Google Stitch
Google が提供する AIネイティブな UI デザインキャンバス。テキスト・音声のプロンプトだけで、無限キャンバス上に UI デザインを生成できる。ブラウザのみで動作し、Google アカウントさえあれば誰でも利用できる(インストール不要・クレジットカード登録不要)。
3つの特徴
1. AIネイティブなデザインキャンバス
テキストや音声で指示するだけで、無限キャンバス上に UI デザインが生成される。ゼロから画面を作る必要がなく、意図を言語化するだけで複数案が出る。
2. デザインエージェント
- 複数の案を並行で出す
- 既存サイト・アプリのスクリーンショットからデザインを読み取り再設計(Redesign モード)
- AIが設計作業を代行
3. DESIGN.md
デザインのルールをマークダウンファイルとして書き出す機能。Google は DESIGN.md を「agent-friendly markdown file」と定義している。他のデザインツールやコーディングエージェントにルールをそのまま渡せるため、ルールの使い回しが可能。
モデル選択
| モデル名 | 特徴 |
|---|---|
| 3 Flash | Gemini 3.0 Flash。高速。コーディングエージェントへのエクスポート向き |
| Thinking with 3.1 Pro | Gemini 3.1 Pro。速度より品質・推論を優先。
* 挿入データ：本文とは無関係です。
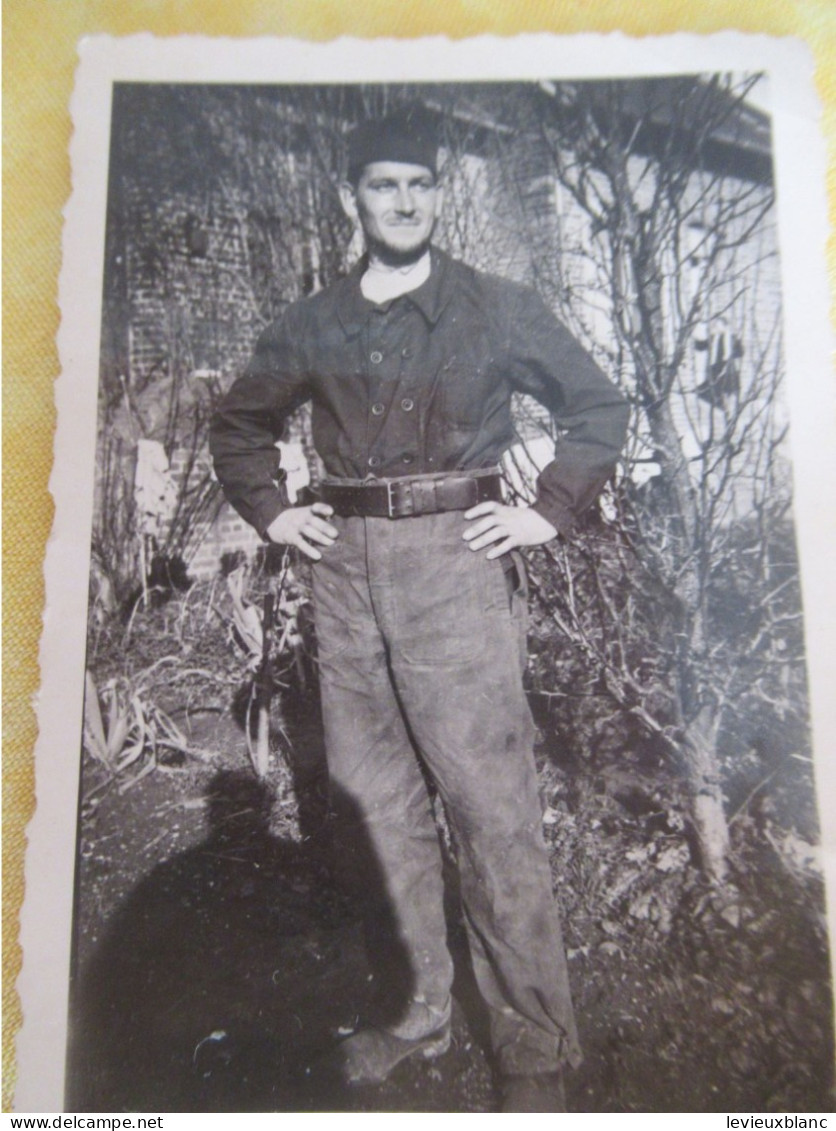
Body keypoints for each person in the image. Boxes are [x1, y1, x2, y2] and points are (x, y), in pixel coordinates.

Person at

初回ハンズオンに推奨 |
| Redesign | 既存アプリ・サイトのスクリーンショットから再設計する |
| Ideate | アイデア出し用 |
Vibe Design
Google が Stitch と共に提唱するデザイン哲学。最初から UI パーツを細かく指示するのではなく、「何を達成したいか」「ユーザーに何を感じてほしいか」という意図・感情から設計をスタートする。最初のプロンプトに方向性を置くことで後続の修正がぶれにくくなる。
詳細: Vibe Design
推奨ワークフロー(非デザイナー向け)
Step 1: 方針を言語化する(画面より先に)
誰に見せるか:
何を伝えたいか:
どう感じてほしいか:
避けたい印象:
Step 2: ラフ案の生成と修正
- プロンプトで初期案を出す
- 方向性の修正は1回につき1〜2点に絞る
- 色・トーン → ファーストビュー → コンポーネントの順に調整
Step 3: デザインシステムと DESIGN.md の生成
デザインシステム生成を指示すると、以下の2つが同時に作成される:
- ビジュアルボード — カラーパレット・タイポグラフィ・ボタンバリエーション・ナビゲーション・アイコンが一覧で並ぶキャンバス
- DESIGN.md — 右パネルに表示されるマークダウン形式のデザインルールファイル
ビジュアルボードを先に確認してから DESIGN.md のテキストを読む順番が推奨。
Step 4: DESIGN.md をページに適用
ラフ案ページを選択した状態でデザインシステム適用を指示する。新しくページを生成すると画像も差し替わるため、元のページにシステムを適用する方が判断しやすい。
確認観点(5点):
- 見出しの強弱が揃っているか
- 余白の使い方が一貫しているか
- ボタン・カードの見た目がばらついていないか
- 実績一覧が見やすいか
- 問い合わせ導線が浮いていないか
Step 5: プロトタイプ確認
「Play」ボタンでプレビューモードに切り替え、以下の3点を確認する:
- 最初の3秒で何をしている人か分かるか
- 実績まで迷わず届くか
- 問い合わせまで遠すぎないか
Claude Code との MCP 連携
MCP(Model Context Protocol)を使うと、Claude Code から Stitch のプロジェクトに直接アクセスできる。コードのコピペや DESIGN.md の手動保存が不要になる。
設定手順
- Stitch のキャンバス右側エクスポートアイコン → Format「MCP」を選択
- 「MCP を設定」→ クライアント「Claude Code」を選択 → API キーを発行・コピー
- Claude Code 側に MCP を設定
Stitch のプロジェクト一覧を見せてくださいで接続確認
連携後の操作例
Stitch の更新日が最新のプロジェクトから[ページ名指定]のコードを取得して、
index.html と styles.css としてローカルに保存してください。
デザインシステムの情報も Stitch から取得して確認してください。
Stitch と Claude Code の役割分担
Stitch で方向を決める
↓
DESIGN.md でルール化する
↓
Claude Code で細部を揃える
| 役割 | 担当ツール |
|---|---|
| 複数案の比較・方向性の決定 | Stitch |
| デザインルールの言語化・持ち運び | DESIGN.md |
| DESIGN.md を守りながらの微修正 | Claude Code |
非デザイナーでも「Stitch(大枠) → DESIGN.md(言語化) → Claude Code(細部)」の順で進めれば、デザインが破綻しにくい。